The residence staff, many of whom have worked there for decades, balance their service of the First Family with their long-term loyalty to the house itself.

The full story of the residence staffers’ ecosystem is rarely told. Many of the workers have served multiple Presidents, and for that reason they call themselves lifers. Their binding ethos is discretion and loyalty to the White House itself—and, by extension, to whoever is President. They are perpetually insecure in their jobs. Although their employment continues across a transition, it is never guaranteed—they serve at the pleasure of the President. Keeping their jobs requires persuading his staff of their indispensable authority on the arcane methods necessary to operate the old and leaky structure, and of their loyalty and willingness to adapt to a First Family’s needs. They balance those requirements with another: to protect the physical White House itself, often from the people who occupy it.

I met the White House lifers while working as a speechwriter for President Barack Obama. For the past four years, I have spoken with dozens of lifers, former and current, about how they survived the Trump Presidency. I came to understand that the White House does not shed the identities of past Presidents so much as it accumulates them, abides them up to a point, and, ultimately, waits them out. By continuing to do their jobs and serve whoever moves in, the lifers embody the White House’s independence. Donald Trump was yet another test that they survived.

The residence staff numbers ninety people: butlers, chefs, curators, florists, housekeepers, electricians, and others who work in the bowels of the White House. They not only serve a First Family’s use of the White House as a home. They also serve its use of the White House as a stage to advance a political agenda.

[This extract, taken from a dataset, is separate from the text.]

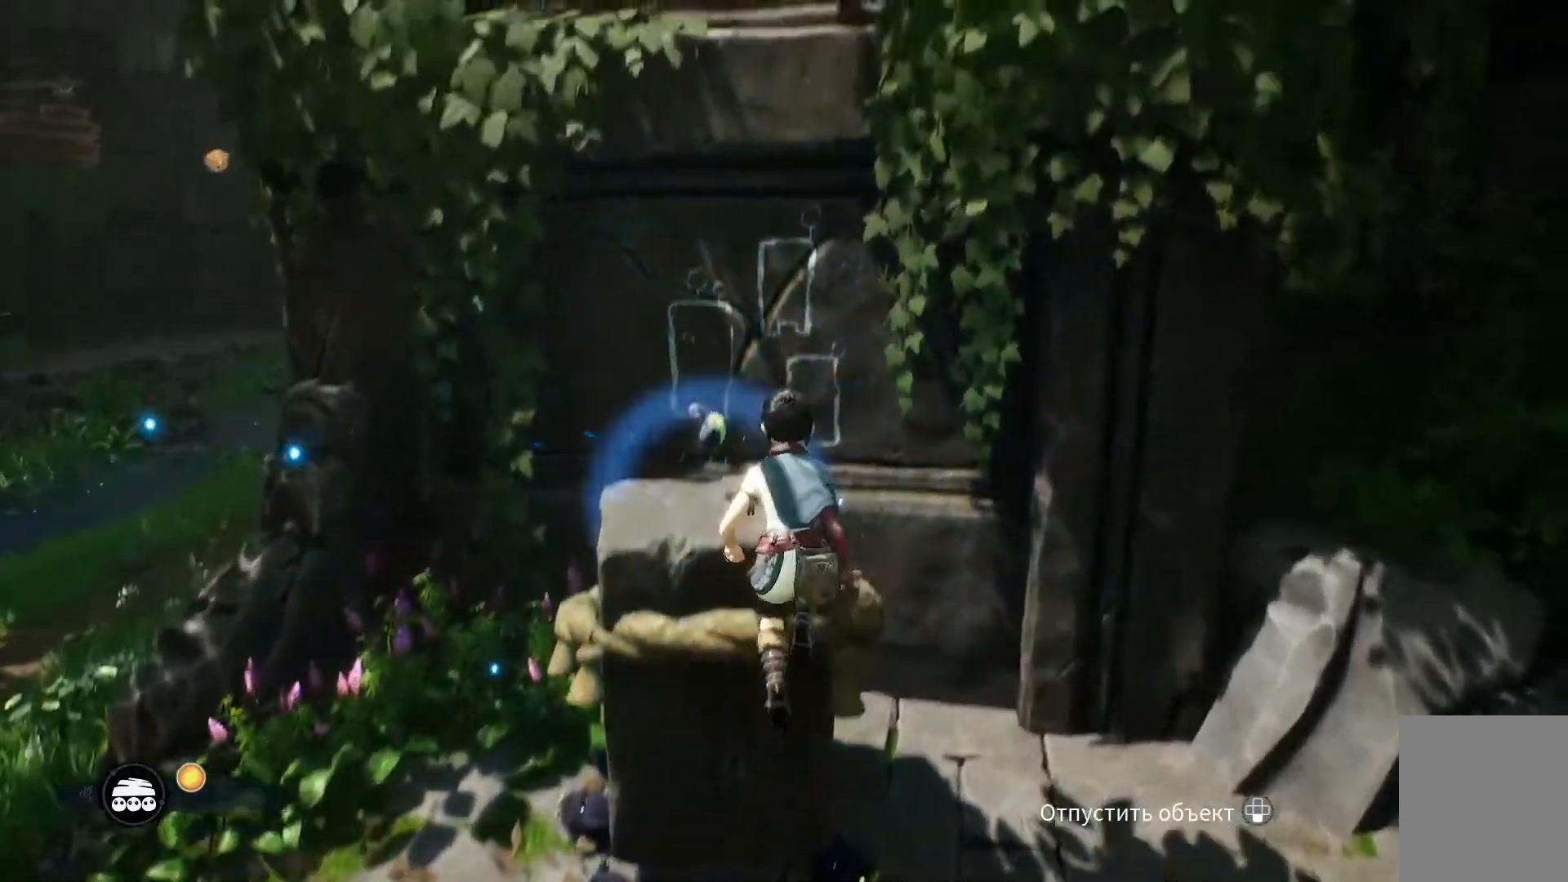
{"buttons": [], "left_stick": "up-left", "right_stick": "center", "events": [[117, "left_stick", "center"], [317, "left_stick", "up-left"]]}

Under Trump, that stage grew deathly quiet. On multiple occasions, Trump held events in the White House’s grand rooms—the gold-curtained East Room, the Diplomatic Reception Room, the marble-columned State Floor—to advance his chief political cause: himself. Amid a thirty-five-day government shutdown, Trump served hundreds of hamburgers, buffet style, to the Clemson University Tigers, the N.C.A.A. college-football champions, in the State Dining Room. More recently, he held the Republican Party’s 2020 National Convention on the South Lawn and an Election Night watch party in the East Room. But the level of publicity that those events generated belied how few of them occurred. Among the lifers, a malaise set in. “Nothing happens. It’s a bare-minimum situation,” Jason told me, before Biden’s Inauguration. “For four years, we’ve done two months’ worth of events.” The Trumps hosted only two state dinners, compared with six that the Obamas hosted during their first term.